Von Top-Verdienern zum Amateurstatus
Das änderte sich, als der Verein in den Ruinen lag. Wrobel steht als Trainer so für die neue Ausrichtung, die RWE auch in dieser Saison fährt. Er ist berufstätig, Polizist, bildet Sicherheitseinheiten aus und fährt nach dem Feierabend zum Training. „Wir haben viele Studenten, Schüler und Leute, die nebenbei jobben. Das ist Amateurstatus. Wir müssen uns erst konsolidieren.“
So bricht nach den ersten Wochen in der Regionalliga keine Panik aus. Der Coach vertraut der Aufstiegself, gegen Hertha BSC standen mit Kevin Grund und dem zweitligaerfahrenen Markus Heppke nur zwei Sommer-Neuzugänge in der Startformation. Die jüngsten vier Niederlagen in der Liga versetzen Wrobel nicht in Unruhe. „Die Frage ist, wie man Erfolg definiert“, sagt der Trainer nach der krisengeplagten Zeit. Bescheidenheit ist eingekehrt. „Ein Platz unter den ersten zehn Teams wäre ein Erfolg für uns. Die Spitzengruppe ist utopisch, da haben andere Klubs ganz andere Etats.“
Dazu zählt der Polizist auch Eintracht Trier. „Das ist nominell die beste Mannschaft der Liga, bei der kaum ein Spieler jenseits von 30 ist und sich daher auf die alte Tage nur ausruhen würde. Trier ist gegen uns klarer Favorit.“ Wehrlos ergeben wird sich Wrobel mit Essen und dem Ex-Trierer Holger Lemke sicher nicht, er hat im letzten Jahr schon schlimmere Sachen erlebt als Niederlagen auf dem Rasen. „Die Entwicklung bis heute war nicht vorhersehbar“, meint er.

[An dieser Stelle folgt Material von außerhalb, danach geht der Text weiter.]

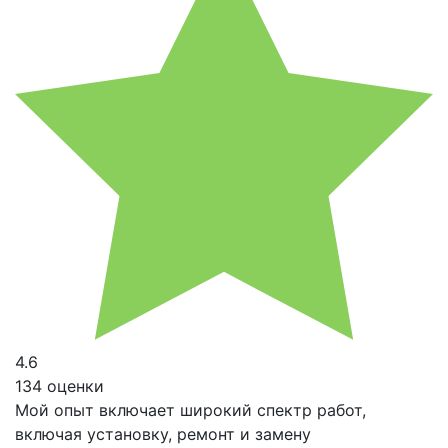
4.6
134 оценки
Мой опыт включает широкий спектр работ,
включая установку, ремонт и замену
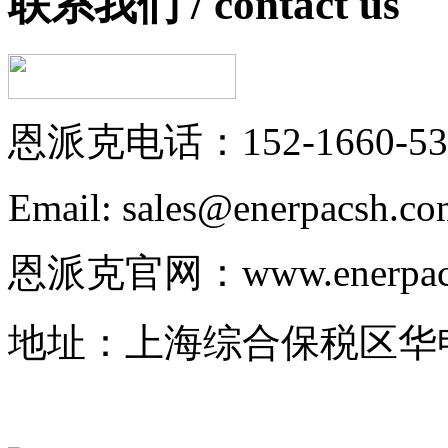
联系我们 /
contact us
恩派克电话：152-1660-53
Email: sales@enerpacsh.c
恩派克官网：www.enerpac-
地址：上海综合保税区华申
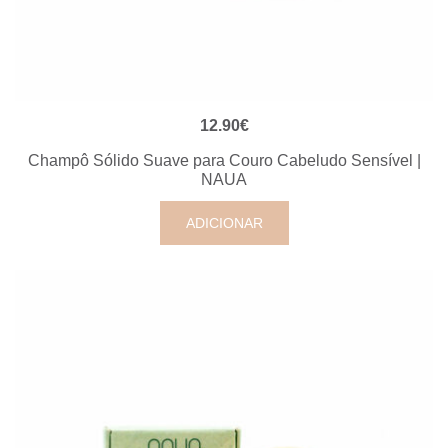
VISUALIZAÇÃO RÁPIDA
12.90
€
Champô Sólido Suave para Couro Cabeludo Sensível |
NAUA
ADICIONAR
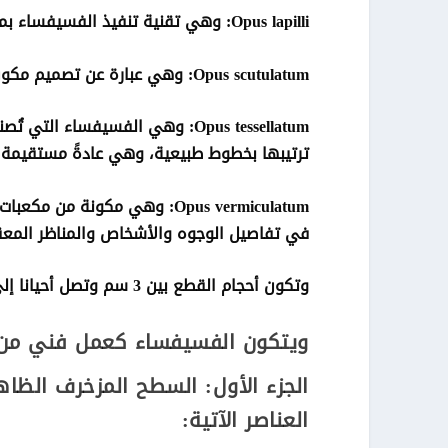
Opus lapilli: وهي تقنية تنفيذ الفسيفساء بمادة الحصى البحري الملون.
Opus scutulatum: وهي عبارة عن تصميم مكون قطع من لون واحد يتداخل فيه قطع من ألوان أخرى وأحجام أخرى.
ترتيبها بخطوط طبيعية، وهي عادةً مستقيمة وأحيان
في تفاصيل الوجوه والأشخاص والمناظر المعق
وتكون أحجام القطع بين 3 سم وتصل أحيانا إلى 3 أمتار.
ويتكون الفسيفساء كعمل فني من 
الجزء الأول: السطح المزخرف الظا
العناصر الآتية:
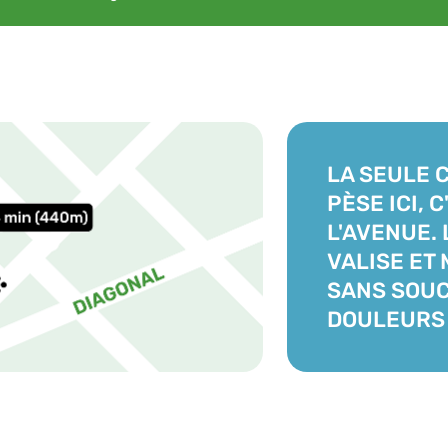
LA SEULE 
PÈSE ICI, C
L'AVENUE. 
VALISE ET
SANS SOUC
DOULEURS 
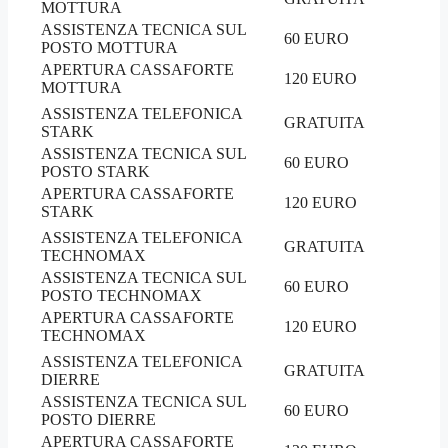
MOTTURA
ASSISTENZA TECNICA SUL
60 EURO
POSTO MOTTURA
APERTURA CASSAFORTE
120 EURO
MOTTURA
ASSISTENZA TELEFONICA
GRATUITA
STARK
ASSISTENZA TECNICA SUL
60 EURO
POSTO STARK
APERTURA CASSAFORTE
120 EURO
STARK
ASSISTENZA TELEFONICA
GRATUITA
TECHNOMAX
ASSISTENZA TECNICA SUL
60 EURO
POSTO TECHNOMAX
APERTURA CASSAFORTE
120 EURO
TECHNOMAX
ASSISTENZA TELEFONICA
GRATUITA
DIERRE
ASSISTENZA TECNICA SUL
60 EURO
POSTO DIERRE
APERTURA CASSAFORTE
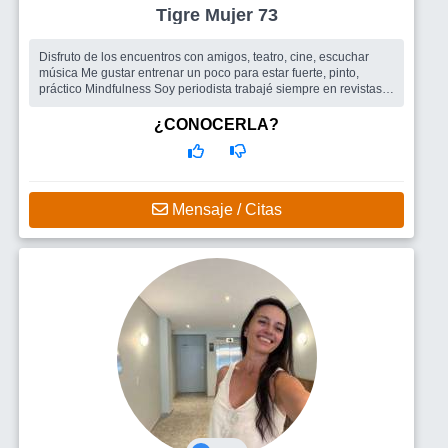
Tigre Mujer 73
Disfruto de los encuentros con amigos, teatro, cine, escuchar
música Me gustar entrenar un poco para estar fuerte, pinto,
práctico Mindfulness Soy periodista trabajé siempre en revistas
femenin...
Busco
Amigos para salir , un hombre
¿CONOCERLA?
Mensaje / Citas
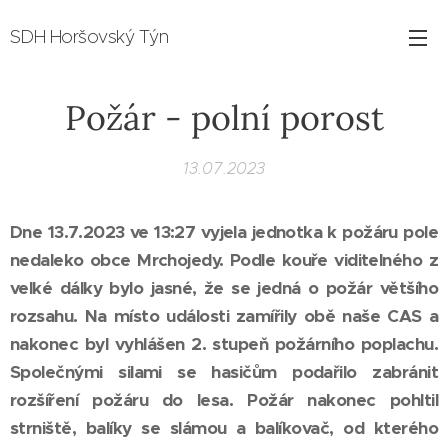
SDH Horšovský Týn
Požár - polní porost
13.07.2023
Dne 13.7.2023 ve 13:27 vyjela jednotka k požáru pole
nedaleko obce Mrchojedy. Podle kouře viditelného z
velké dálky bylo jasné, že se jedná o požár většího
rozsahu. Na místo události zamířily obě naše CAS a
nakonec byl vyhlášen 2. stupeň požárního poplachu.
Společnými silami se hasičům podařilo zabránit
rozšíření požáru do lesa. Požár nakonec pohltil
strniště, balíky se slámou a balíkovač, od kterého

Rot-Weiss Essen ist zurück, der Klub von „Boss“ Helmut Rahn, der im WM-Finale 1954 das entscheidende Tor gegen Ungarn schoss. „Opa Luscheskowski“ würde es freuen.
+++++Eintracht in Kürze+++++
Im Rheinlandpokal nach Mehring – Das packende DFB-Pokalspiel gegen den Hamburger SV (1:2 n.V.) vor 10.300 Zuschauern hat Appetit auf mehr gemacht. Um in der Saison 2012/13 erneut in den Genuss eines Bundesligisten im Moselstadion zu kommen, muss Eintracht Trier aber erst den Rheinlandpokal verteidigen. Die erste Hürde wartet dabei in der vierten Runde beim Rheinlandligisten SV Mehring. Das Spiel soll zwischen dem 16. und 23. November auf dem Kunstrasenplatz auf der Lay stattfinden. Dabei kommt es zum großen Wiedersehen mit vielen Ex-Spielern der Eintracht wie Michael Fleck, Tobias Lorig, Jon Becker und Sebastian Ting. Triers Co-Trainer Rudi Thömmes führte Mehring 2008 zur Meisterschaft in der Bezirksliga. Beim ambitionierten Rheinlandligisten, der von Wolfgang Hoor trainiert wird und den Aufstieg im Visier hat, sorgte das Los für helle Begeisterung: „Wir freuen uns sehr auf diese Partie“, hofft der Vorsitzende Günter Schlag auf mehr als 1000 Zuschauern und einen echten Pokal-Fight. „Kampflos werden wir uns sicher nicht ergeben.“ Die TuS Koblenz, Regionalliga-Konkurrent der Trierer und Finalgegner 2011, reist Mitte November zum Rheinlandligisten SG Mühlheim-Kärlich.